[Document understanding data]
★ ★ ★

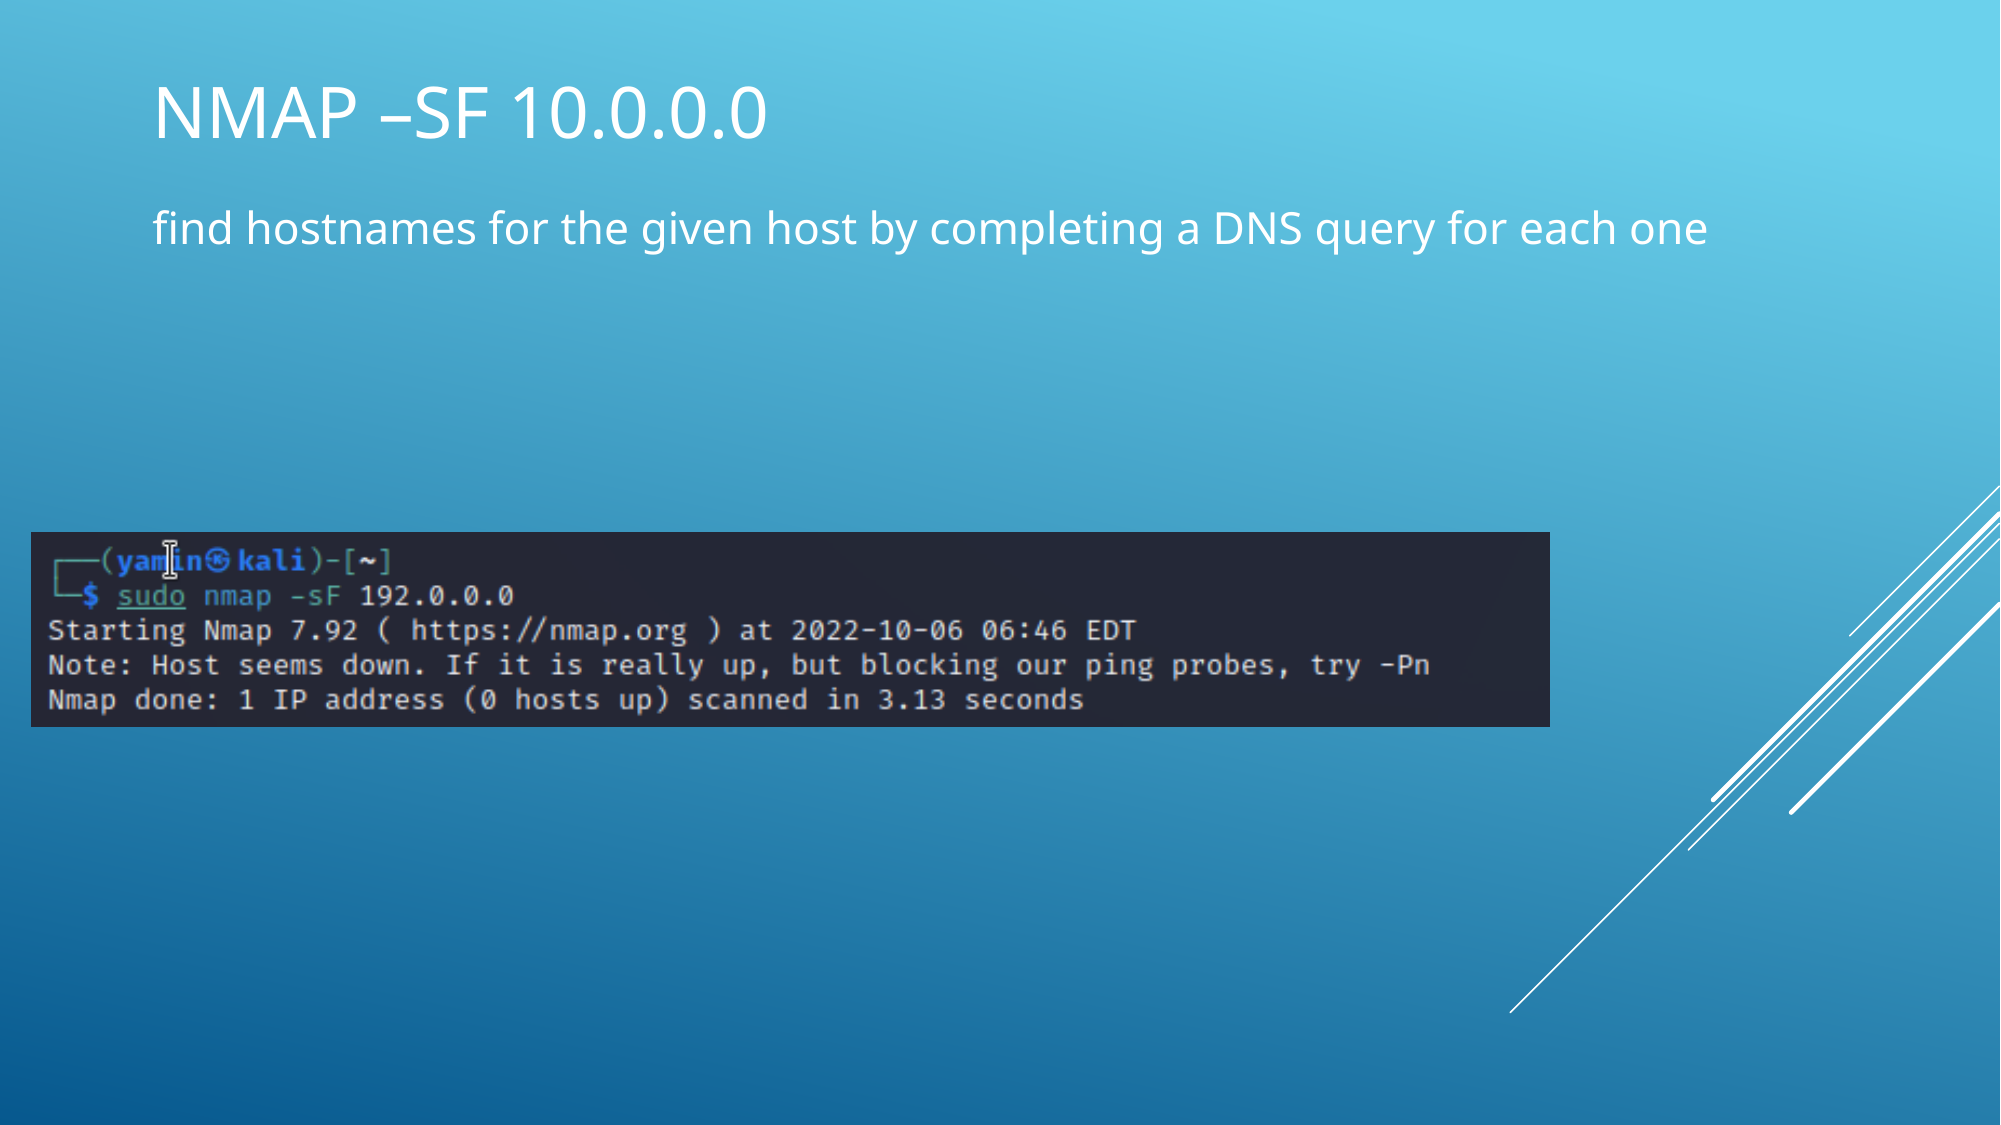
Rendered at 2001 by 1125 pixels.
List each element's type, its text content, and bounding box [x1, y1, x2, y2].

text_box find hostnames for the given host by completing a DNS query for each one [137, 179, 1863, 281]
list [31, 532, 1550, 727]
title Nmap –sF 10.0.0.0 [137, 59, 1863, 161]
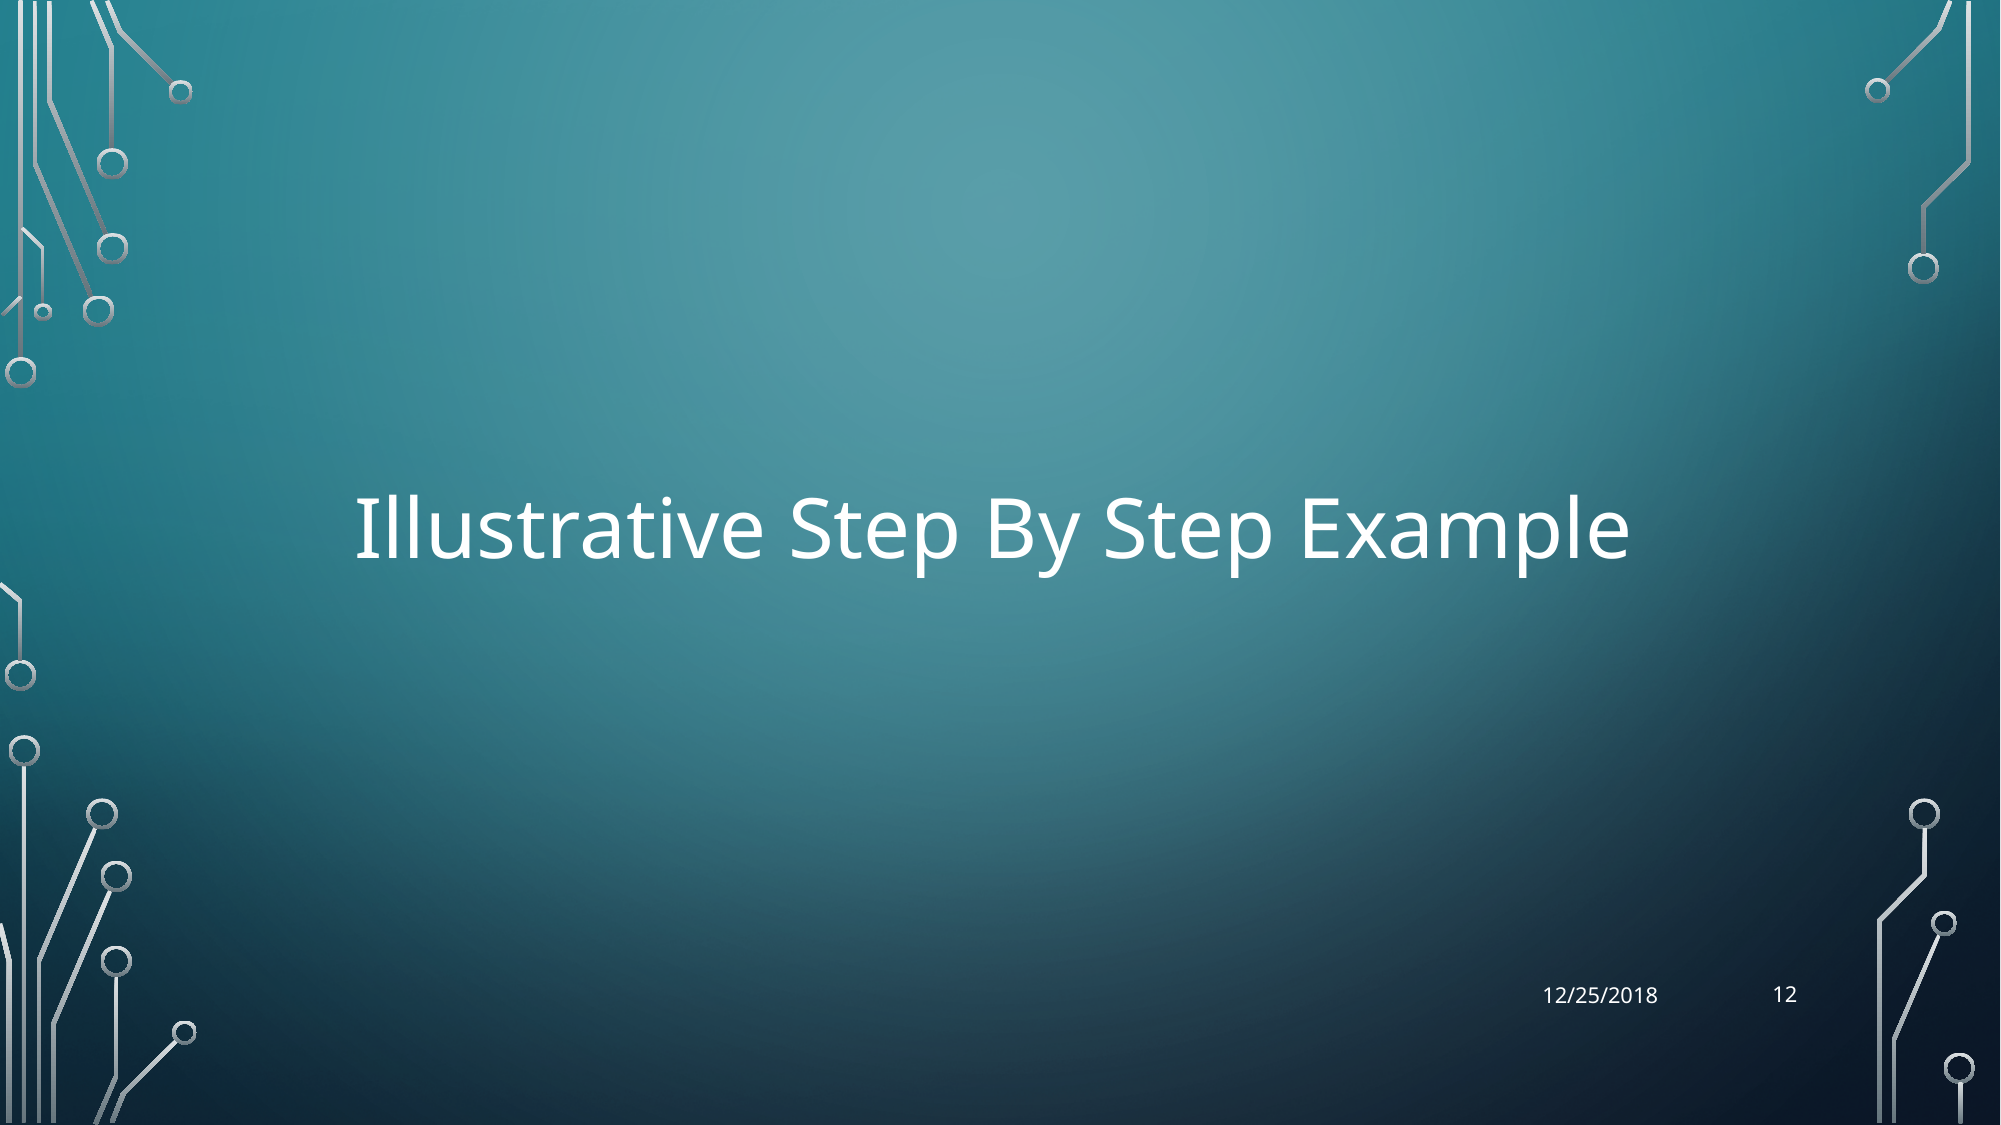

★ ★ ★

§ Activity
All lines above are to be restated word for word, with pictures excluded.

§ Your solution
Rendered at 2001 by 1125 pixels.
List each element's type, its text content, and bounding box [x1, y1, x2, y2].

text_box find hostnames for the given host by completing a DNS query for each one [137, 179, 1863, 281]
list [31, 532, 1550, 727]
title Nmap –sF 10.0.0.0 [137, 59, 1863, 161]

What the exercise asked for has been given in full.